■ EXERCISE GOAL ■
Scan the listing for the word "پارس", and copy out each line where it is found.

====== DATASET ======

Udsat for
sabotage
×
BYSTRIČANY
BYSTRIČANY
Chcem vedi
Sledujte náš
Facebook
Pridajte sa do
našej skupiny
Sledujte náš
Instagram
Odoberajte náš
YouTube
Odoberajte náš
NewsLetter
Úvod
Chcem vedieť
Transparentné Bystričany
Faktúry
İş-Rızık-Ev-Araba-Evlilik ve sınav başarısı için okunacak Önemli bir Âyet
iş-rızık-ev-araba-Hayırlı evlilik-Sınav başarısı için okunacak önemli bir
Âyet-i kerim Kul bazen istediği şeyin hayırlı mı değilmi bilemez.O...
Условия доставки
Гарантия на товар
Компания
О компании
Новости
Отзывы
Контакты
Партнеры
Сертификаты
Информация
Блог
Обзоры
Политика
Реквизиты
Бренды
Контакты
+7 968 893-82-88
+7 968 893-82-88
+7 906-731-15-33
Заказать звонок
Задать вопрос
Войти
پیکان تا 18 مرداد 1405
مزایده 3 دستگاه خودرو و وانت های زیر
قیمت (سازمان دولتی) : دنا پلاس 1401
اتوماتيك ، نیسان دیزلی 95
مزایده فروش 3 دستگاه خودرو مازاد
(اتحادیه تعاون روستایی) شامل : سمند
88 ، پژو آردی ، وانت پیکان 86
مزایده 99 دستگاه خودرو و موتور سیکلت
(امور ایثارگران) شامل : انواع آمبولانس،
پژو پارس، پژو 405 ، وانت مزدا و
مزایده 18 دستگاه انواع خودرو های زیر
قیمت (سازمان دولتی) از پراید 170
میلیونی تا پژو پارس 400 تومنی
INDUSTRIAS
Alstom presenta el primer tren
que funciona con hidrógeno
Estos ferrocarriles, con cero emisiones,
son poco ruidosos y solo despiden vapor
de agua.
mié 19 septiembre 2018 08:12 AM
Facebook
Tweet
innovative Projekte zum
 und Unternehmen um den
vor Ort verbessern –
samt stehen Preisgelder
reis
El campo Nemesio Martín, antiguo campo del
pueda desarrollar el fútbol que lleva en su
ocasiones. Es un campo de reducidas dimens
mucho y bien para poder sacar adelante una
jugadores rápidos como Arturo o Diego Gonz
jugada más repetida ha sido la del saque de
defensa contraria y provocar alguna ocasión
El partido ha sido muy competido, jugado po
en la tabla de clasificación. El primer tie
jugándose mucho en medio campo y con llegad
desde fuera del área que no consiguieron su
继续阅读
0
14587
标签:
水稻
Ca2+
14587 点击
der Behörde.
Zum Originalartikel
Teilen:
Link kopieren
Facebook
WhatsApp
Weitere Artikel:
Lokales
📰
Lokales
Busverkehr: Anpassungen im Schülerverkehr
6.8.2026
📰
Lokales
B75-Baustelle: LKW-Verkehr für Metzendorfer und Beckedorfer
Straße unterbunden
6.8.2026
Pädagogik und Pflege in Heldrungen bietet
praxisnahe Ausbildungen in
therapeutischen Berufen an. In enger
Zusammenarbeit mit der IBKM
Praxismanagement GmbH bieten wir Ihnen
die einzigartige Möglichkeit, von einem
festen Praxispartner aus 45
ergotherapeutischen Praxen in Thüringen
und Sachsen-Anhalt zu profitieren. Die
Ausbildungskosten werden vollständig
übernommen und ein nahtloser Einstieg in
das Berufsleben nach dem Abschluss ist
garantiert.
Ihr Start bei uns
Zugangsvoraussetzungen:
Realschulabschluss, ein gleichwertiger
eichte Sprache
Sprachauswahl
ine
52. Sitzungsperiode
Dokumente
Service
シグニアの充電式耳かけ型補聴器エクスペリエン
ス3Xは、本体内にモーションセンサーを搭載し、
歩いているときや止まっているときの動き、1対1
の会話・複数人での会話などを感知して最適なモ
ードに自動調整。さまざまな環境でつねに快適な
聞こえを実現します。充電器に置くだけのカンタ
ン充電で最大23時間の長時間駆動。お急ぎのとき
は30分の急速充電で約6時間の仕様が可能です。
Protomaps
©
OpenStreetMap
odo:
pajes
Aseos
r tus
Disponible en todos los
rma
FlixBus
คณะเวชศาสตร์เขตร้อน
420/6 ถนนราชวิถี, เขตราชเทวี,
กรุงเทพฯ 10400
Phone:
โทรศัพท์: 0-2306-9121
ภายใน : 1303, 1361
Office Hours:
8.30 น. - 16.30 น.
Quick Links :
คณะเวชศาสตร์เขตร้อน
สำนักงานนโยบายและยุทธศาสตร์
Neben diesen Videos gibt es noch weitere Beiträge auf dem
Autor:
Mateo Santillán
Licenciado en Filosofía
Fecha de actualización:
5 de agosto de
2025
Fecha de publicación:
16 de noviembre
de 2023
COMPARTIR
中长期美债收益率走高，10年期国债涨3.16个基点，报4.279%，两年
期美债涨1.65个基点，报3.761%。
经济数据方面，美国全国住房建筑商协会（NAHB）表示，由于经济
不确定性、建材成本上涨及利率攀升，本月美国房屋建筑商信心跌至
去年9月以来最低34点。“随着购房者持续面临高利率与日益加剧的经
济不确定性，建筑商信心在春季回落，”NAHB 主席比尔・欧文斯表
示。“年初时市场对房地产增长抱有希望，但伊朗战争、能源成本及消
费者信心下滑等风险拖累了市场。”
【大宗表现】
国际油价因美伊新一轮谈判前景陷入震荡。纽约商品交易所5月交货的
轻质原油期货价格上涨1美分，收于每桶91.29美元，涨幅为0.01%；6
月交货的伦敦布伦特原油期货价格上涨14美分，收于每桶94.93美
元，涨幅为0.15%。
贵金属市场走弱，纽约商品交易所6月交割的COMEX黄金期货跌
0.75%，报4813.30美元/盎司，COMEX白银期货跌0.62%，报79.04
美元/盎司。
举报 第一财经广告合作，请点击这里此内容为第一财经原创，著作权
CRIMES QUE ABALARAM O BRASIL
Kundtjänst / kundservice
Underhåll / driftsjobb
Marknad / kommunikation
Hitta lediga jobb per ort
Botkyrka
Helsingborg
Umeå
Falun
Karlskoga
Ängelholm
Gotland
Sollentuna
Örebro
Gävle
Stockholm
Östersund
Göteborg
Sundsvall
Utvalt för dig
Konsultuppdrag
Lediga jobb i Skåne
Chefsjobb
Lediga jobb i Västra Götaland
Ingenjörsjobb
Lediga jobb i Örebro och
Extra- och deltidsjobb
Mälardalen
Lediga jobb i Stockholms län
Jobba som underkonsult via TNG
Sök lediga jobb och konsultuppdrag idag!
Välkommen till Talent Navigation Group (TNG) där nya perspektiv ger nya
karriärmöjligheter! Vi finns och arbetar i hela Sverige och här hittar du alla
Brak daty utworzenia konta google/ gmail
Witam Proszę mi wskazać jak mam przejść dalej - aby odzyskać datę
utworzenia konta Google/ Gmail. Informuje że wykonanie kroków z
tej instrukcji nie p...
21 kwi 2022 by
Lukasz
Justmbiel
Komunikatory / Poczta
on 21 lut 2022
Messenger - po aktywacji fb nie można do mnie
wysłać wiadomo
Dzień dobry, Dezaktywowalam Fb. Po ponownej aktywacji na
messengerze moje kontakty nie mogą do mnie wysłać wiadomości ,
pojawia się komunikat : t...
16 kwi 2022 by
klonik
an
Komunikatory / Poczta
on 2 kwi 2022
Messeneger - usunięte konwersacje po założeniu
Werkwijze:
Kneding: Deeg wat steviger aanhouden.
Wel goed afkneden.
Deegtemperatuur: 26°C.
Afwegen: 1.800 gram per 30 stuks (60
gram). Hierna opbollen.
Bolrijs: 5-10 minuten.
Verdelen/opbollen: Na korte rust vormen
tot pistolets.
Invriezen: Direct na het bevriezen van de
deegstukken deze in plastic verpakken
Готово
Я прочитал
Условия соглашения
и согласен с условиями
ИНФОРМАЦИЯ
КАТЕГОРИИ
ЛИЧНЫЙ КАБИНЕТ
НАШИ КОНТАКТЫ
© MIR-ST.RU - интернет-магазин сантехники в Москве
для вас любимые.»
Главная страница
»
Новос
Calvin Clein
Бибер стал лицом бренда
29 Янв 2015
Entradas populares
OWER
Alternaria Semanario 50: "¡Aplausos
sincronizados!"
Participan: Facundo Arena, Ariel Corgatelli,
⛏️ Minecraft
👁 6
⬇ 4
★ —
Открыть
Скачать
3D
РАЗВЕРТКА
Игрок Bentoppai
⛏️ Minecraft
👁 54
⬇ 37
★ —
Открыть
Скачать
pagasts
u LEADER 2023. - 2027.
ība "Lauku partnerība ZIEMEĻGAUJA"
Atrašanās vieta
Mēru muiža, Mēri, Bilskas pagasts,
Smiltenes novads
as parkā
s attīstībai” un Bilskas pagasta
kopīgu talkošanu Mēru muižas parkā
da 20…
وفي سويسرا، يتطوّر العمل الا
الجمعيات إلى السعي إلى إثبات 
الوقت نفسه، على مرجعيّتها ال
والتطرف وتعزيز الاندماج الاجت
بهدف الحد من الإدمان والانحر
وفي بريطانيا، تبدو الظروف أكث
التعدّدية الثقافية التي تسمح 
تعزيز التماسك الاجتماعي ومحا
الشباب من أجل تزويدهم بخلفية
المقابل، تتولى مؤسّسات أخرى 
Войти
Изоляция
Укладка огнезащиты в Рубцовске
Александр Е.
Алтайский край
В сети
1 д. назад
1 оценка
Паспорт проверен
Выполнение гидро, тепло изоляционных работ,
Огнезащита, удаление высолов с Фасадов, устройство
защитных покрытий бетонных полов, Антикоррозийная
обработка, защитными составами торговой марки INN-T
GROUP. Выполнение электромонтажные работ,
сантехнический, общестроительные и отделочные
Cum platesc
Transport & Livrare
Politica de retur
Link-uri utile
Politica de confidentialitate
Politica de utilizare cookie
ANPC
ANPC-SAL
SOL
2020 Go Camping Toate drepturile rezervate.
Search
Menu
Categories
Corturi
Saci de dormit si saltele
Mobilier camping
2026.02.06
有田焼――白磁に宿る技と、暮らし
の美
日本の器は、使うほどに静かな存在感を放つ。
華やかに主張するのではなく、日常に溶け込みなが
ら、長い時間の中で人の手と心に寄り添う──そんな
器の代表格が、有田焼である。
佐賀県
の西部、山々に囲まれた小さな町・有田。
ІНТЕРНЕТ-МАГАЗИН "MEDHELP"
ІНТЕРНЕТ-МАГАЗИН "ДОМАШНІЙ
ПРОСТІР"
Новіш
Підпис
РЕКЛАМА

======

■ ANSWER SPACE ■
پژو پارس، پژو 405 ، وانت مزدا و
میلیونی تا پژو پارس 400 تومنی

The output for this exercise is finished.